**EXERCISE TEXT**
Elementor seems to have a similar approach to the SiteOrigin page builder, in that pages are built up of sections, rows and columns to which widgets can be added. Elementor supplies its own special widgets but you can also add standard WordPress widgets or ones added by other plugins.

As I added each new section, I could choose its structure, drag elements into the columns and change the settings of each element to control its appearance and behaviour.

Here’s what the resulting page looked like.

The free version of the plugin was more than powerful enough to build my simple test site – in fact, I barely scratched the surface of what’s possible with Elementor.

For example, I noticed several options for adding interest to the look of a site, including shape dividers and drop caps.

There is also a useful feature allowing you to display sections and elements only on desktop or mobile devices, so you could tailor the content of your site to suit the device it’s being viewed on.

Beaver Builder

The Beaver Builder page builder plugin is another one that I often see recommended in Facebook groups. As is the case with Elementor, there’s a free “lite” version and a pro version. Both free and paid third party add-on plugins are also available.

Version 2.0 of Beaver Builder has just been released but is not yet available for the lite plugin, so I’ve used an older version here. It’s encouraging to see that this plugin is still being developed and supported.

As with Elementor, all the editing is done on the front end with a WYSIWYG, drag and drop builder. I found it a little quicker to use than Elementor because the page builder seemed to open more quickly, and rows of columns could be dragged directly onto the page.

**RAW DATA**
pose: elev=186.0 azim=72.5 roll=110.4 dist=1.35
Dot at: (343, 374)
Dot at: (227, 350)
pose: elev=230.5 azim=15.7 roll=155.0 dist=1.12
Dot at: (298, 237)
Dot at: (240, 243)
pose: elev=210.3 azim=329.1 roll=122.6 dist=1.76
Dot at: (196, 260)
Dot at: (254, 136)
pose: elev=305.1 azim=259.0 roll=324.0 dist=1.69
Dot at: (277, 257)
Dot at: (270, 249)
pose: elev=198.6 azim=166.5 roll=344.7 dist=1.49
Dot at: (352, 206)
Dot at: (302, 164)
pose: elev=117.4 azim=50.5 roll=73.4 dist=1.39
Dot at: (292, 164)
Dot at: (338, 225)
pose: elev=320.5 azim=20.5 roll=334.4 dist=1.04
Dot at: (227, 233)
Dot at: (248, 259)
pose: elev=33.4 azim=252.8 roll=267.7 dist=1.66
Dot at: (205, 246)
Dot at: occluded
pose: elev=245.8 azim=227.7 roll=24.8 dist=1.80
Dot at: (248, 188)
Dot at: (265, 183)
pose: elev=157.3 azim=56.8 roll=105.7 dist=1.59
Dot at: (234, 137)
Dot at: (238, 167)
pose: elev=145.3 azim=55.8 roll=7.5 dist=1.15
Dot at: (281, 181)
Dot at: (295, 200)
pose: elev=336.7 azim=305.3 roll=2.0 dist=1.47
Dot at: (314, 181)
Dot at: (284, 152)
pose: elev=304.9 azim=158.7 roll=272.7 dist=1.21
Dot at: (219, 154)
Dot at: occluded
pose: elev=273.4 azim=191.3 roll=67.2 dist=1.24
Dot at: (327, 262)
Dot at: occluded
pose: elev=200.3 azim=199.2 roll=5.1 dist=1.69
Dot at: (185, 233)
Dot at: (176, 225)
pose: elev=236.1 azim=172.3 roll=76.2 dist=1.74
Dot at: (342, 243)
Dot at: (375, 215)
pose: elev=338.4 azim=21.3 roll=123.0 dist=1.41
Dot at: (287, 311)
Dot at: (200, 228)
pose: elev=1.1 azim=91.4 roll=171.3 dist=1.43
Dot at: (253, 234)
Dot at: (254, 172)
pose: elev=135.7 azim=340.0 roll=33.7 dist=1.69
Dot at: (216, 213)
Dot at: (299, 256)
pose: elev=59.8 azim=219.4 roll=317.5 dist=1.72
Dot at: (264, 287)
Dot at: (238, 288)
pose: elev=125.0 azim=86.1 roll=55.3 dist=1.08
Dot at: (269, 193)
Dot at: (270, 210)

**TRY IT**
Reproduce the whole passage on the Elementor and Beaver Builder page builders word for word.

**COMPLETED EXERCISE**
Elementor seems to have a similar approach to the SiteOrigin page builder, in that pages are built up of sections, rows and columns to which widgets can be added. Elementor supplies its own special widgets but you can also add standard WordPress widgets or ones added by other plugins.

As I added each new section, I could choose its structure, drag elements into the columns and change the settings of each element to control its appearance and behaviour.

Here’s what the resulting page looked like.

The free version of the plugin was more than powerful enough to build my simple test site – in fact, I barely scratched the surface of what’s possible with Elementor.

For example, I noticed several options for adding interest to the look of a site, including shape dividers and drop caps.

There is also a useful feature allowing you to display sections and elements only on desktop or mobile devices, so you could tailor the content of your site to suit the device it’s being viewed on.

Beaver Builder

The Beaver Builder page builder plugin is another one that I often see recommended in Facebook groups. As is the case with Elementor, there’s a free “lite” version and a pro version. Both free and paid third party add-on plugins are also available.

Version 2.0 of Beaver Builder has just been released but is not yet available for the lite plugin, so I’ve used an older version here. It’s encouraging to see that this plugin is still being developed and supported.

As with Elementor, all the editing is done on the front end with a WYSIWYG, drag and drop builder. I found it a little quicker to use than Elementor because the page builder seemed to open more quickly, and rows of columns could be dragged directly onto the page.